L'Antarctique possède une particularité étonnante: une anomalie gravitationnelle, une zone où la gravité est plus faible que la moyenne de notre planète.
Il ne s'agit pas d'un trou dans le sol. La force de gravité change naturellement à la surface du globe en fonction de la répartition des masses en profondeur. Dans cette région, la force gravitationnelle est réduite de manière infime, imperceptible pour un humain. Un objet de 100 kilogrammes pèserait seulement quelques grammes de moins ici, mais cette différence dévoile des processus géologiques majeurs.
Cartes montrant l'évolution des anomalies du géoïde terrestre à trois périodes: 65 millions d'années, 40 millions d'années et aujourd'hui.

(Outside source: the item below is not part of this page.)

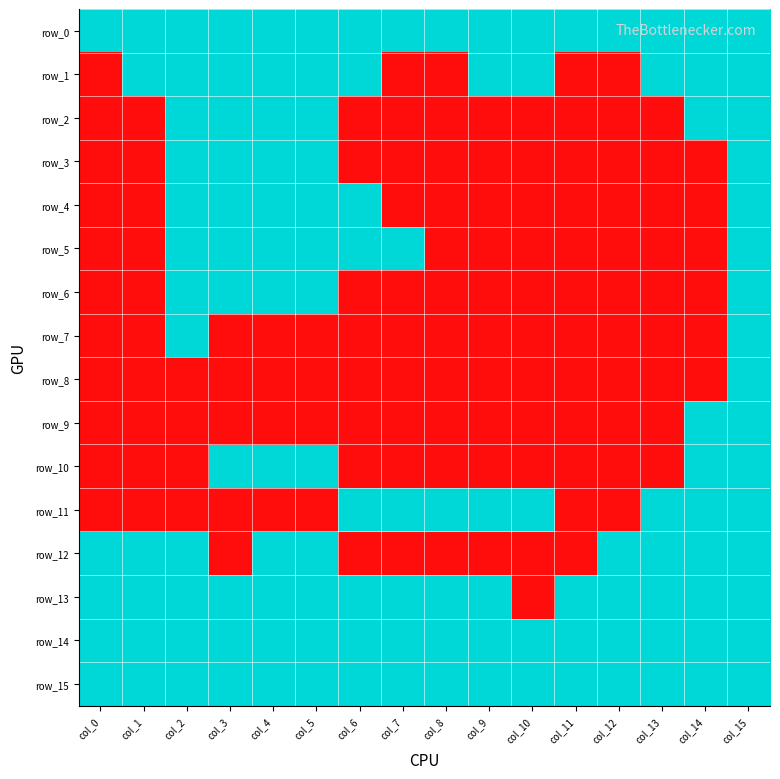

What value does the row_15 series have at col_2?

1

Ces cartes sont calculées à partir d'une reconstitution de la structure du manteau terrestre. Une quatrième carte montre les anomalies actuelles obtenues avec un modèle tomographique moderne. L'étoile jaune indique l'emplacement actuel du point le plus bas du géoïde terrestre. L'étoile magenta marque la zone de dépression maximale du géoïde après correction de l'effet gravitationnel de la croûte.
Les comparaisons avec les observations montrent une forte correspondance, atteignant jusqu'à 96 % de réduction de l'écart sur l'Antarctique.
Pour comprendre cette anomalie, des chercheurs ont utilisé des images du manteau terrestre obtenues à partir des ondes sismiques. En modélisant l'écoulement des roches sur des millions d'années, ils ont pu reconstituer l'évolution de cette fosse gravitationnelle. Leurs simulations révèlent une persistance surprenante. Le travail, mené par l'Université de Floride, indique que le phénomène est cohérent et durable, offrant un aperçu des dynamiques internes.
Cette anomalie n'est donc pas un phénomène passager. Elle existe depuis environ 70 millions d'années même si son intensité a évolué au fil du temps. Les modèles montrent que les changements coïncident avec des événements géologiques majeurs, comme la glaciation de l'Antarctique il y a 34 millions d'années. Cette synchronisation laisse penser que les processus internes pourraient influencer les conditions en surface, bien que des liens directs restent à confirmer.
La modification de la gravité pourrait influencer le niveau local de la mer. Ce qui soulève de nouvelles questions sur l'interaction entre les processus internes de la Terre et le climat. Les scientifiques explorent maintenant comment ces changements gravitationnels pourraient affecter la stabilité des calottes glaciaires, avec des implications pour la compréhension du passé et du futur de notre planète.
Par ailleurs, ces découvertes ne concernent pas seulement la Terre. Sur d'autres planètes comme Mars ou Vénus, des anomalies gravitationnelles analogues pourraient dévoiler des dynamiques internes de longues durées. La Terre, avec ses données sismiques et géologiques, offre un cas d'étude pour reconstruire l'histoire évolutive des planètes, permettant des comparaisons dans le Système solaire.
Les résultats de cette recherche ont été publiés dans la revue
Scientific Reports. Les prochaines étapes incluent des modélisations couplées pour tester les hypothèses climatiques, avec l'espoir de clarifier davantage ces interactions.